> _REQUIREMENT_
An exact, line-by-line copy is needed, beginning at the line with "(541, 335) none -> [252,553,293,574] 共公" and ending at the last line of the listing below.
........
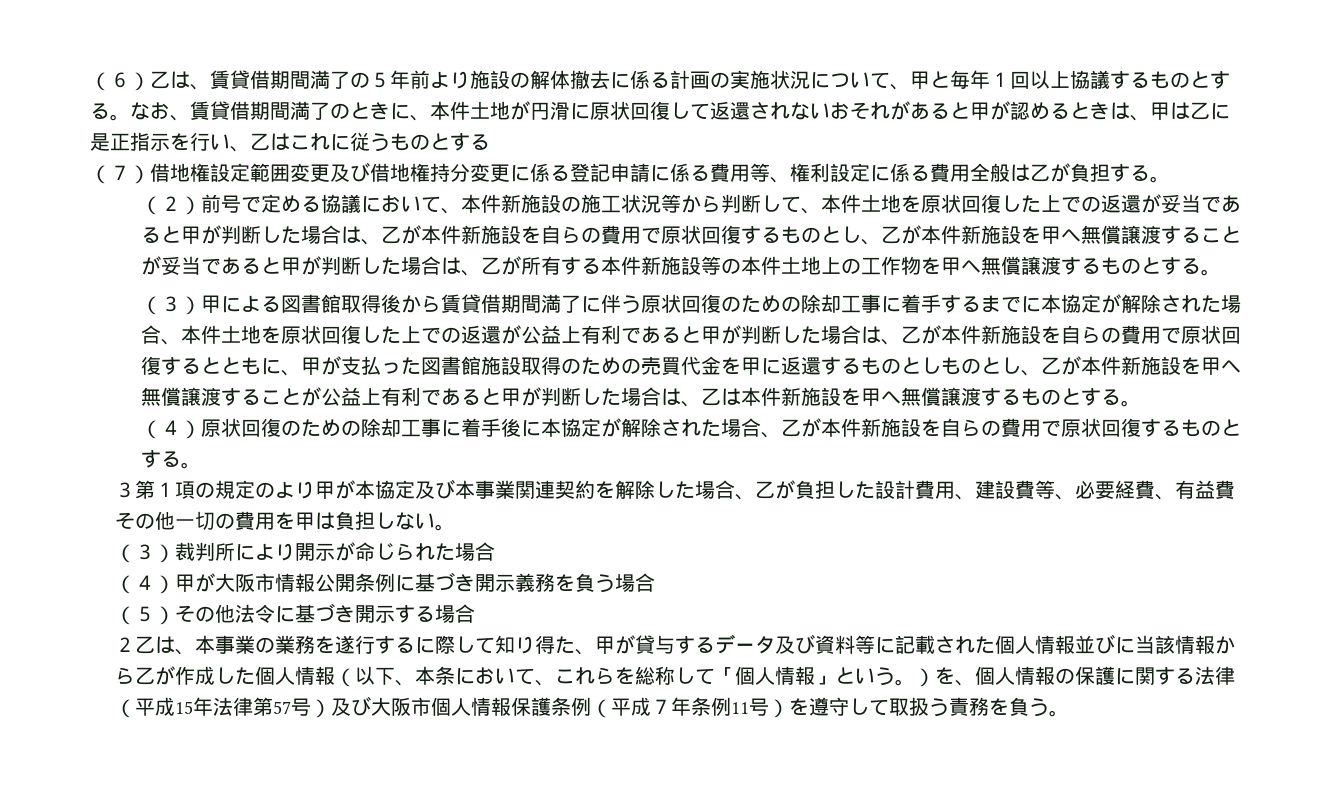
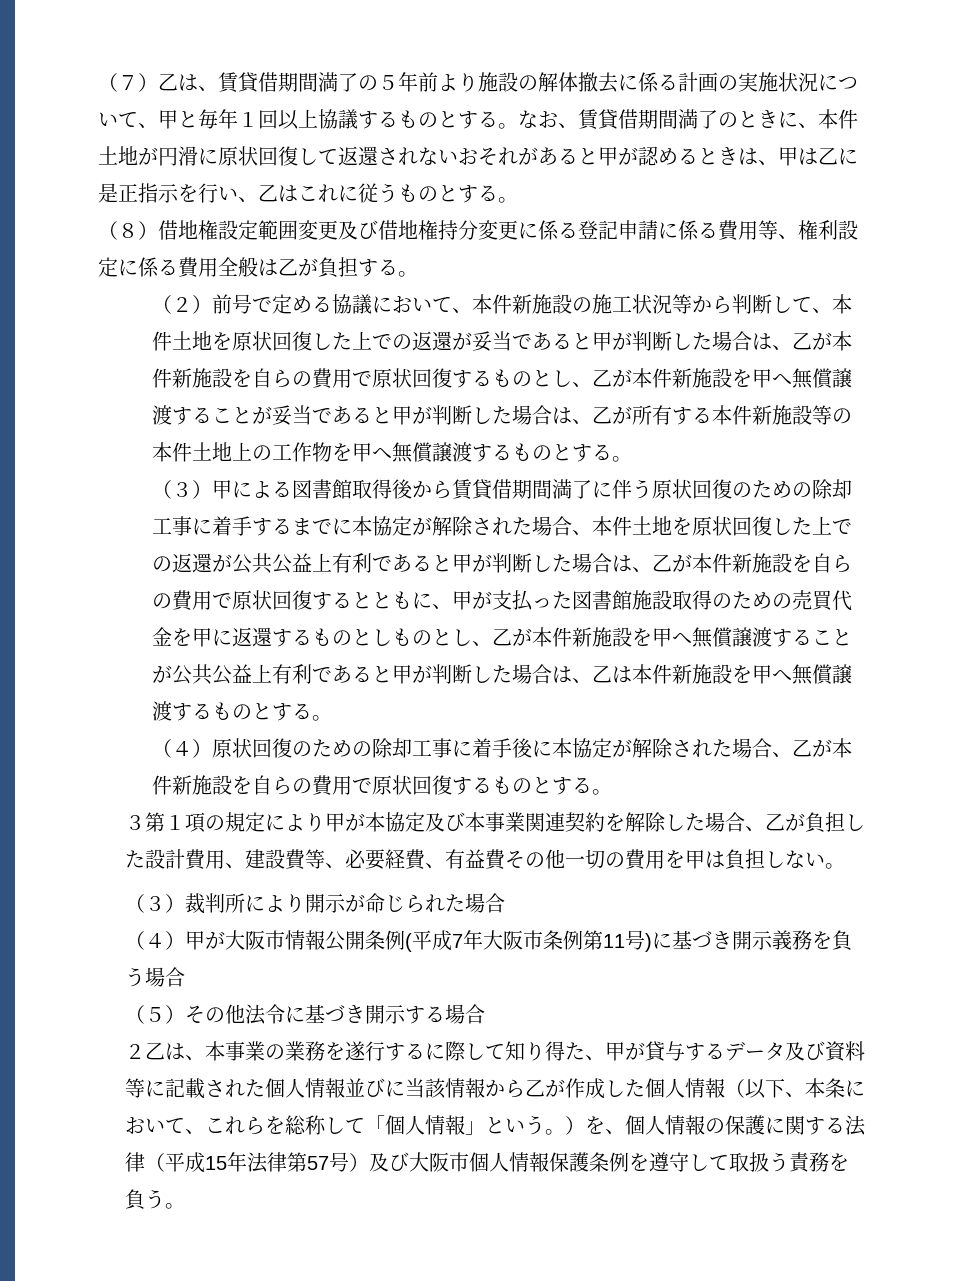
[90,72,130,91] （６ -> [98,73,138,92] （７
[90,165,130,184] // （７ -> [498,197,518,203] [98,221,138,240] 。 // （８
(541, 335) none -> [252,553,293,574] 共公
(341, 397) none -> [192,664,233,685] 共公
[255,482,276,498] の -> [265,814,286,831] に
(396, 582) none -> [405,930,653,952] (平成7年大阪市条例第11号)
[591,697,790,718] （平成７年条例11号） -> (630, 1162) none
........
> _ANSWER TO THE EXERCISE_
(541, 335) none -> [252,553,293,574] 共公
(341, 397) none -> [192,664,233,685] 共公
[255,482,276,498] の -> [265,814,286,831] に
(396, 582) none -> [405,930,653,952] (平成7年大阪市条例第11号)
[591,697,790,718] （平成７年条例11号） -> (630, 1162) none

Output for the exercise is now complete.